Era un libro sottile, dalla copertina rigida e rossa. In bianco, sulla costa, a caratteri cubitali c’era scritto Soyuz, “An Insight into Russia’s flagship spacecraft, from Moon missions to the International Space Station”.
Il modello che cercava lo avrebbe trovato a pagina 17: la navicella spaziale Vostock, “Oriente”. La sua capsula di rientro era sferica, monoposto.
Avrebbe tanto voluto studiarla. «Ehi! Quello è il libro che sto cercando!»
Goku si volse verso la ragazza che aveva parlato. Una straniera dai capelli color ottanio. «Dici a me?»
«A chi altrimenti?» La biblioteca era vuota. Erano rimasti solo loro due in una jungla di libri. Il sole tagliava gli scaffali con la sua ultima luce morente.
«Mi dispiace, ma l’ho preso prima io.» E se lo ficcò nello zaino.
«Potresti almeno lasciarmi fare delle fotocopie.» 

«E così mi ha dato questo in cambio.» Del silenzio per aver fotocopiato un libro intero.
«Un KitKat alla fragola?» Crilin notò che era scaduto da un mese, ed era sbriciolato in più parti.
«L’alternativa era il caffè, ma a me non piace.»
«E come ha detto di chiamarsi?»
«Bulla mi sembra.» Una tipa bizzarra, «Non mi ha neanche detto grazie.»
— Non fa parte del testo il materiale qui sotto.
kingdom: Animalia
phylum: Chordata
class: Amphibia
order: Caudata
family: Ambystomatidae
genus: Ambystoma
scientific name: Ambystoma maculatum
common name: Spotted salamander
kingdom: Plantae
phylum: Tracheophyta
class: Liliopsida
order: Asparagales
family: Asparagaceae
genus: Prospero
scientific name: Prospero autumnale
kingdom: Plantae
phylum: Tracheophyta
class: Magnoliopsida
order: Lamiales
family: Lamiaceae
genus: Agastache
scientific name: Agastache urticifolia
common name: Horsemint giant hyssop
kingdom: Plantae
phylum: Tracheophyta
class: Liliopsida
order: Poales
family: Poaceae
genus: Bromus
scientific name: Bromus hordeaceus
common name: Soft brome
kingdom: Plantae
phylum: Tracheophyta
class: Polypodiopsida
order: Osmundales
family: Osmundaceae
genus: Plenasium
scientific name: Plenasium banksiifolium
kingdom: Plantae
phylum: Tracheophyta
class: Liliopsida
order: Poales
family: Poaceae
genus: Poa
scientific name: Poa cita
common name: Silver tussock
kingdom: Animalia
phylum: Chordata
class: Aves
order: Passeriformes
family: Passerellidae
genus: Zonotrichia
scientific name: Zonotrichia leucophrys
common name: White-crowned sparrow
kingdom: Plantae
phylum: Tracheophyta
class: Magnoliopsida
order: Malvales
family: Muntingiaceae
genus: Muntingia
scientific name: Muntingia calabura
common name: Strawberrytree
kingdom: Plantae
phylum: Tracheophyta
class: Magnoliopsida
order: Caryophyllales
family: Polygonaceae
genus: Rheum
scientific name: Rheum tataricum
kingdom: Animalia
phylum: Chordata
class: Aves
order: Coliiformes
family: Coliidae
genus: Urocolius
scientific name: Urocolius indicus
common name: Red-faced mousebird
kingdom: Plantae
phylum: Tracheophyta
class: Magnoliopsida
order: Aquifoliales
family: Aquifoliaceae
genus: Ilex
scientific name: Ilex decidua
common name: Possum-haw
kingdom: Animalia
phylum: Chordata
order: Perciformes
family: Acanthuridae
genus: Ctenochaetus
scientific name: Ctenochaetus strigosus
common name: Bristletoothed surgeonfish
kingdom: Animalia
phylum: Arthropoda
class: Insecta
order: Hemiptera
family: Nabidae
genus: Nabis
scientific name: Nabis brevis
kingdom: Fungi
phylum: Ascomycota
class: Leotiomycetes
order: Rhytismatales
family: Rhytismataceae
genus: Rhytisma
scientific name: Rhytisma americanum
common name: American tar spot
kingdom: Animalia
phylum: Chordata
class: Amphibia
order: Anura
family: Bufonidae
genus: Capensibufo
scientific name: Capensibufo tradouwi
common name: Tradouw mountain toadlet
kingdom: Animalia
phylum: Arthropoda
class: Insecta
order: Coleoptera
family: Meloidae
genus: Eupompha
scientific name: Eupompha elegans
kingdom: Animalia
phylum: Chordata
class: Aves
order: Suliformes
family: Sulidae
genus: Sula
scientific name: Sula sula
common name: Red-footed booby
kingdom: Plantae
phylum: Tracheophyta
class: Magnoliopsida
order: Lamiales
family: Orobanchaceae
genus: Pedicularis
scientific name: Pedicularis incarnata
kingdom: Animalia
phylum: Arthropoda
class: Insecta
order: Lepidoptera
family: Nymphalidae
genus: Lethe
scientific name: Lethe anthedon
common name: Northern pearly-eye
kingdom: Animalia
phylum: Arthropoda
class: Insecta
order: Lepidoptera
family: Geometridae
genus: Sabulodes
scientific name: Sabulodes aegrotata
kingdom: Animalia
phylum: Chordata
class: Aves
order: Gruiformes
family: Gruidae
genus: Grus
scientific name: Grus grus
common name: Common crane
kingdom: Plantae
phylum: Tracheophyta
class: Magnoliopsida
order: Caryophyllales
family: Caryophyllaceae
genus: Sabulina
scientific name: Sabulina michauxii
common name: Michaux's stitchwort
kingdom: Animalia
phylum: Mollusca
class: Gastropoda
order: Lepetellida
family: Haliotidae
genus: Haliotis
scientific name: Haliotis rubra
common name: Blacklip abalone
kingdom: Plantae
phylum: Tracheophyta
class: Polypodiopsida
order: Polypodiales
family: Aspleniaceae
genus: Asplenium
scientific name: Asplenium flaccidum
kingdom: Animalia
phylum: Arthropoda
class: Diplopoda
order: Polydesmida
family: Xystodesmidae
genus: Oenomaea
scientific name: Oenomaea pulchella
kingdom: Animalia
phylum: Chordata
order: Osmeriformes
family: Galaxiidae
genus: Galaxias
Bulla…«Non l’ho mai sentita.»
Vegeta li guardò entrambi, in silenzio, scocciato e affranto: non voleva la loro compagnia e Goku pareva non comprenderlo. Affatto. «Comunque, se avete finito di blaterare sciocchezze lasciate il libro e andatevene.» Doveva assolutamente prepararsi per la prossima lezione, o lo avrebbero licenziato sul serio.
 

Continua…

 

 


Salve! :D Ebbene, un’altra AU! Inizialmente avrebbe dovuto essere una OS per la mia raccolta “Oltre l’orizzonte degli eventi”, ma poi ho deciso che sarà una piccola long.
Spero che questo brevissimo “sneak peek” vi sia piaciuto, i prossimi aggiornamenti saranno più lunghi.
Alla prossima :) Nota sul Politecnico - questa università è inventata, mi ero dimenticata di specificarlo! Cercavo un’università che fosse vicina al parco Shinjuku, come la scuola dell’anime. Da quelle parti (almeno basandomi sulle mie ricerche) esiste un Politecnico di design che però non avrebbe fatto al mio caso. Nella descrizione degli ambienti e delle lezioni ho quindi tratto ispirazione da diverse università giapponesi.